C’est dans cet esprit que [le gouvernement réorganise] l’école [...]. Elle continuera comme par le passé, cela va sans dire, à enseigner le français, les éléments des mathématiques, de l’histoire, de la géographie, mais selon des programmes simplifiés, dépouillés du caractère encyclopédique et théorique qui les détournait de leur objet véritable. Par contre, une place beaucoup plus large y sera faite aux travaux manuels dont la valeur éducative est trop souvent méconnue. Il faudra que les maîtres de notre enseignement primaire se pénètrent de cette idée, et sachent en pénétrer leurs élèves, qu’il n’est pas moins noble et pas moins profitable, même pour l’esprit, de manier l’outil que de tenir la plume, et de connaître à fond un métier, que d’avoir sur toutes choses des clartés superficielles.
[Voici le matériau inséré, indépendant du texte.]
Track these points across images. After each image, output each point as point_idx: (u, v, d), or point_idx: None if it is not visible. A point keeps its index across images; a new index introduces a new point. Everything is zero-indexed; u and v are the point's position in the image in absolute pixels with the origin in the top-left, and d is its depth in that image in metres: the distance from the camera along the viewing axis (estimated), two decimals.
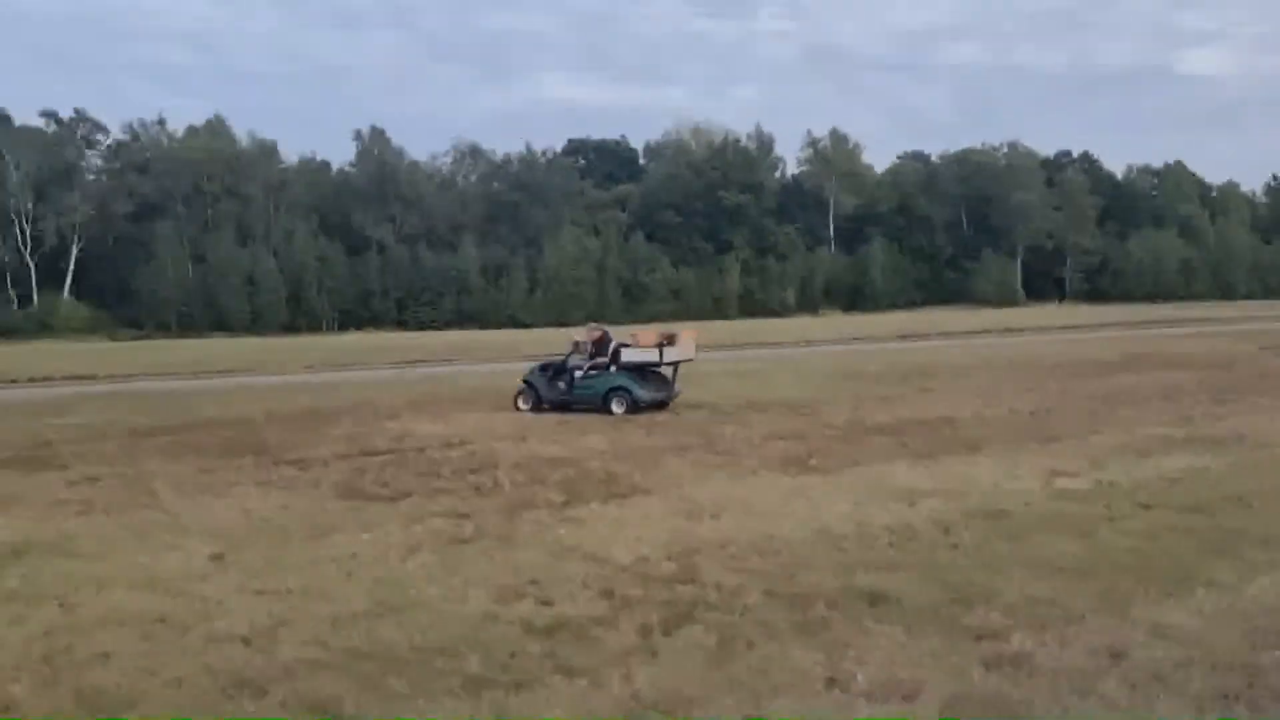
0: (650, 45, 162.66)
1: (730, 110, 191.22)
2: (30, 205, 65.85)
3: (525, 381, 18.05)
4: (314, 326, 69.44)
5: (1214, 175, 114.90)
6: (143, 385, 26.83)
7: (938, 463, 11.54)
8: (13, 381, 28.87)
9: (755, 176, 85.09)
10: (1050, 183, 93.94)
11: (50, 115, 72.09)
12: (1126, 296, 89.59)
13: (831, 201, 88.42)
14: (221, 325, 66.74)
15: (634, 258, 77.73)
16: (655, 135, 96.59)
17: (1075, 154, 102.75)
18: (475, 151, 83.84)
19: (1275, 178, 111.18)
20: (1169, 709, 4.76)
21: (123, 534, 8.84)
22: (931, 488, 10.03)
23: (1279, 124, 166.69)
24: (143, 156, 73.15)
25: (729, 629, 5.94)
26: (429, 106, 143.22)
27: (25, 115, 72.55)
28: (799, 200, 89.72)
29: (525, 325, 67.45)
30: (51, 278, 67.32)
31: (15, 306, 64.87)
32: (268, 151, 75.75)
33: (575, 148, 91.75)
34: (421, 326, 70.26)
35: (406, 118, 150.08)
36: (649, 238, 79.54)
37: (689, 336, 18.49)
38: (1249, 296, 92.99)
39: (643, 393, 17.10)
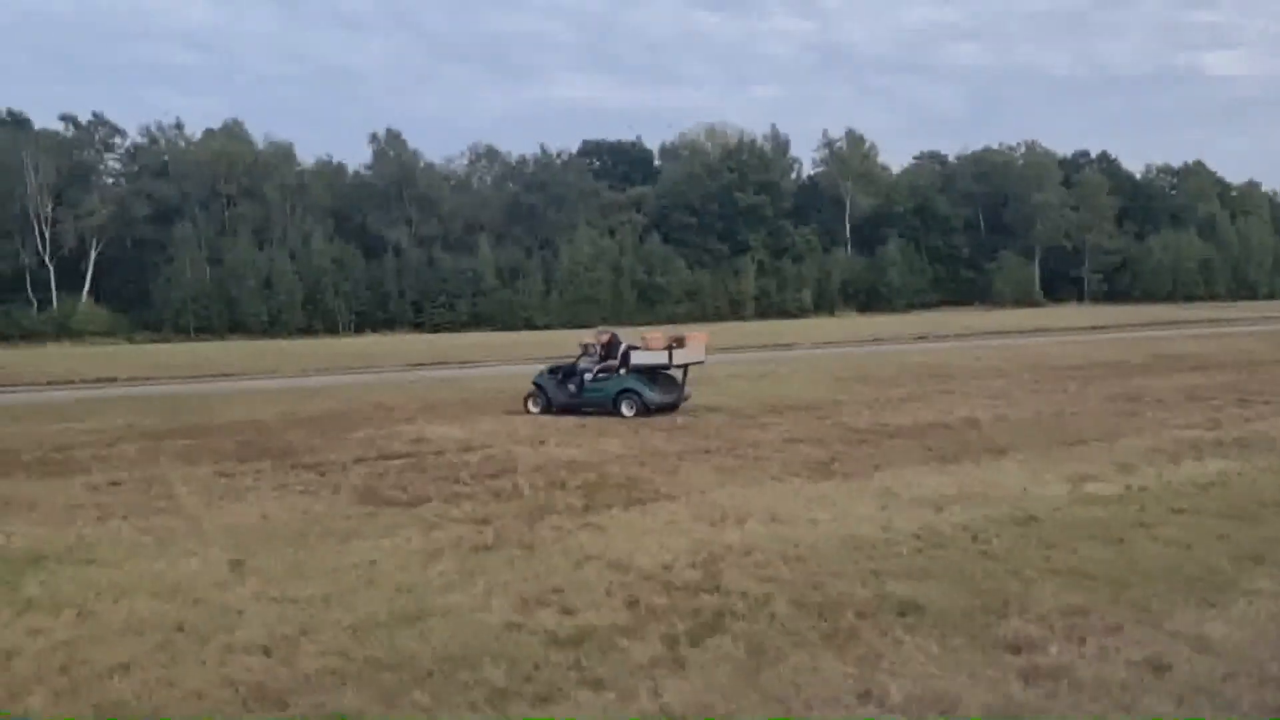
0: (658, 45, 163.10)
1: (739, 110, 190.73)
2: (49, 208, 66.26)
3: (535, 384, 18.02)
4: (330, 329, 69.62)
5: (1234, 174, 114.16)
6: (160, 388, 26.90)
7: (962, 467, 11.37)
8: (32, 384, 29.03)
9: (771, 177, 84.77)
10: (1068, 182, 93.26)
11: (69, 119, 72.64)
12: (1146, 297, 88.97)
13: (848, 202, 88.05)
14: (238, 327, 67.00)
15: (649, 259, 77.56)
16: (669, 136, 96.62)
17: (1093, 153, 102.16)
18: (491, 153, 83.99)
19: None
20: None
21: (141, 539, 8.78)
22: (957, 493, 9.87)
23: None
24: (160, 159, 73.52)
25: (757, 639, 5.82)
26: (437, 107, 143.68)
27: (44, 119, 73.29)
28: (815, 201, 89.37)
29: (541, 327, 67.44)
30: (70, 280, 67.70)
31: (35, 309, 65.25)
32: (285, 154, 75.97)
33: (590, 149, 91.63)
34: (437, 328, 70.34)
35: (413, 119, 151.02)
36: (665, 239, 79.36)
37: (698, 339, 18.39)
38: (1270, 296, 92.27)
39: (652, 395, 17.01)
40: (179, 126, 76.18)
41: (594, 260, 75.36)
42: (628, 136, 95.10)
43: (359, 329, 70.18)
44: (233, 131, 75.28)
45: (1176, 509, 8.87)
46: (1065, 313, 72.64)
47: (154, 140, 75.54)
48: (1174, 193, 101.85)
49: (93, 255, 68.23)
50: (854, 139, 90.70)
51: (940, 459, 11.94)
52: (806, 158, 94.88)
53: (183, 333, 65.91)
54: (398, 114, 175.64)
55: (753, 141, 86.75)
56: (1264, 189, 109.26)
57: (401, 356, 38.55)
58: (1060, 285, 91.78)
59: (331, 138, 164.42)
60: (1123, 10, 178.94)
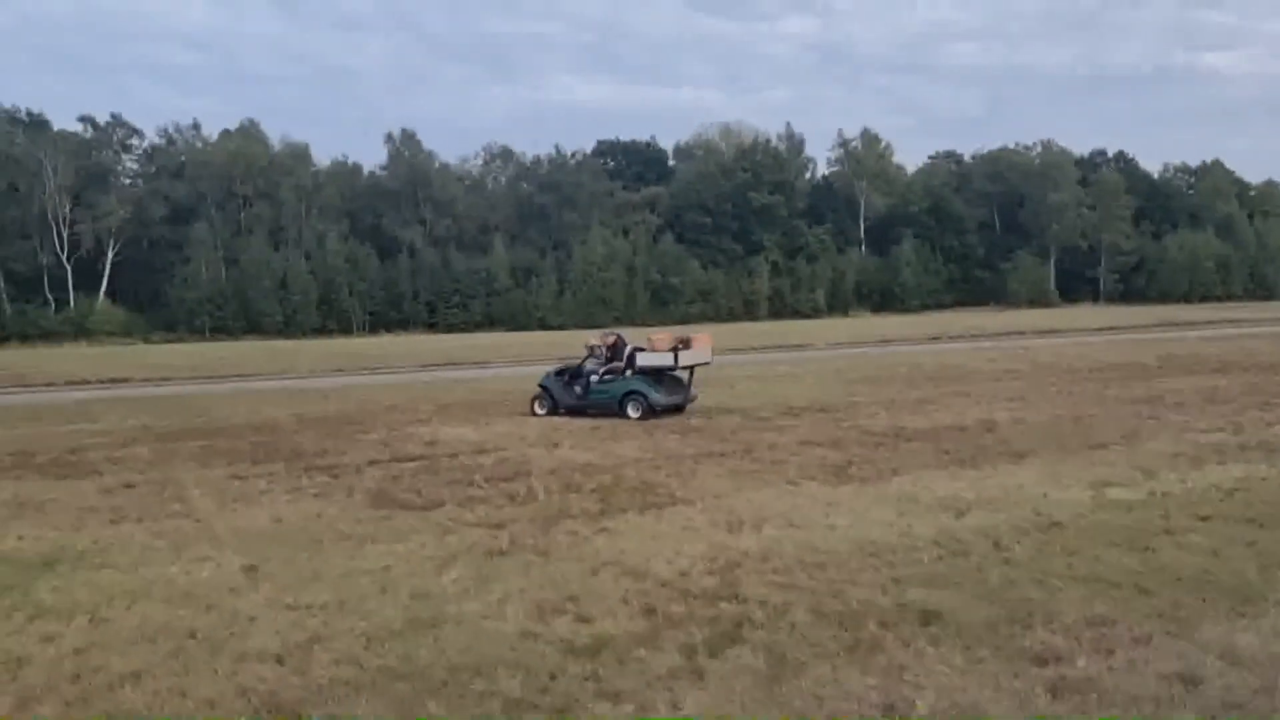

Mes chers [collègues], on vous a parlé souvent, depuis quelques années, [du collège] unique. [Le collège] unique, c’était un mensonge parmi beaucoup d’autres ; c’était, sous couleur d’unité, une école de division, de lutte sociale [...]. Nous, qui avons horreur du mensonge, qui voulons en toute circonstance vous dire la vérité, [nous vous disons que le gouvernement entreprend] de faire pour la France, l[e] véritable [collège] unique ; [celui] qui, quels qu’en soient les maîtres, quels qu’en soient les programmes, sera animée d’un esprit unique ; [celui] qui mettra tous les Français à leur place [...] ; [celui] qui, leur accordant toutes les libertés compatibles avec l’autorité nécessaire, leur concédant toutes les égalités compatibles avec une hiérarchie indispensable, les mêlant tous dans un grand élan chaleureux de fraternité nationale, fera de tous les Français les servants d’une même foi, les chevaliers d’un même idéal, symbolisé dans ce mot unique : France.

Il faut reconstruire [l’université]. Cette reconstruction, c’est avec vous que je veux la faire. Bientôt, je vous demanderai de vous grouper pour, qu’ensemble, [...] vous meniez cette révolution jusqu’à son terme, en ralliant les hésitants, en brisant les forces hostiles et les intérêts coalisés, en faisant régner, dans [l’université] nouvelle la véritable fraternité [...].